SANS ABRI
« Il pousse son caddie en chantant, les gens le regarde à peine, plus rien ne le surprend sur la nature humaine, c’est pourquoi il ne pense qu’à rejoindre son lieu de mendicité, son lieu de prédilection, pour avoir quelques pièces ou chèques-restaurant pour avoir de quoi manger. »
Il côtoie les prostituées et en déambulant au travers de son chemin de misère, il croise Ingrid, jeune et belle femme de 21 ans, qui se prostitue depuis deux ans pour payer ses études de lettres car ses parents ne peuvent en assumer la charge, leurs revenus suffisants à peine à couvrir les leurs.
Plus loin, il rencontre David, un ancien cadre dynamique, qui a tout perdu le jour de son licenciement et son penchant pour la boisson n’a fait que l’enfoncer dans les gouffres abyssaux de la détresse, ne sachant plus comment remonter malgré les perches qu’on lui tendaient, à tel point que sa femme l’a quitté avec leurs deux enfants. Maintenant, il « survit » dans la rue en se cramponnant au faible espoir de quitter cette vie de galère.
Il croise également Etienne, un ancien toxicomane, qui a su rebondir et qui travaille maintenant au nettoyage des rames de métro avec qui il aime conversé et qui ne rechigne pas à lui donner quelque menu monnaie, même s’il ne roule pas sur l’or.

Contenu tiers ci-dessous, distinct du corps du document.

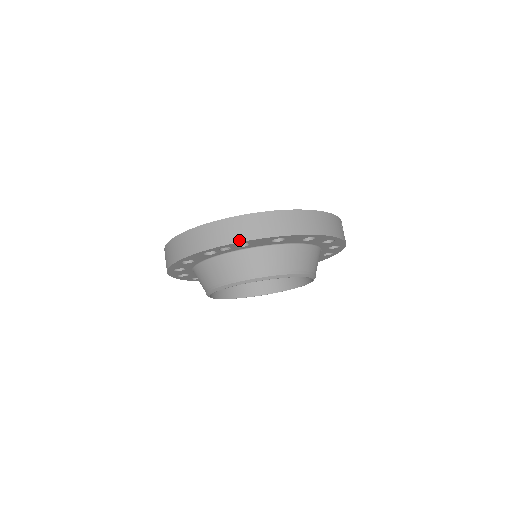
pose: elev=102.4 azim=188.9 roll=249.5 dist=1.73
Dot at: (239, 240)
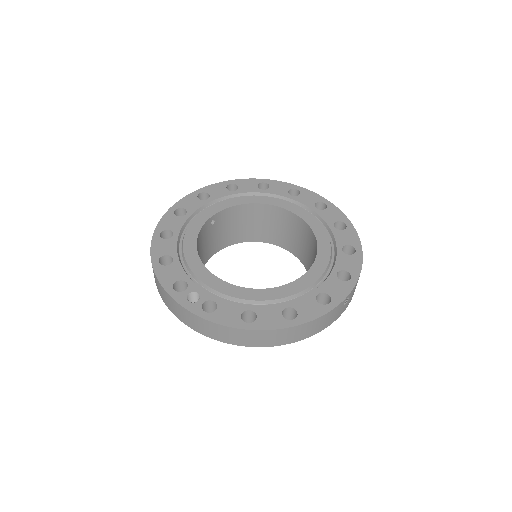
Dot at: (202, 333)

Il avait tout du bon orateur et son implication dans le milieu associatif faisait qu’il était souvent entouré. Ah, des amis, il en avait mais, ne dit-on pas que les amis restent des amis tant que tout va bien.
C’est ainsi que, quand la maladie l’a frappée et sa profonde dépression causée par son sentiment d’inutilité, sa femme l’a quitté et ses enfants abandonnés, ne préférant plus lui parler et préférant le renier.
Quelques amis ont continué à le côtoyer mais, très vite, cela s’est étiolé. Il a commencé à s’alcooliser, lui qui ne buvait pratiquement jamais, mis à part à quelques grandes occasions, et finit par ne plus payer son modeste loyer jusqu’au jour où il s’est trouvé expulsé. Ballotté de foyer en foyer et, ne supportant plus les méchancetés de certains, il décida de choisir la rue.
Des badauds aiment à l’écouter réciter des poèmes et raconter en musique avec sa vieille guitare sèche, à l’entrée du métro, lui, l’ancien professeur de français, dont le « slam » est devenu son échappatoire et son moyen à lui de crier son désespoir.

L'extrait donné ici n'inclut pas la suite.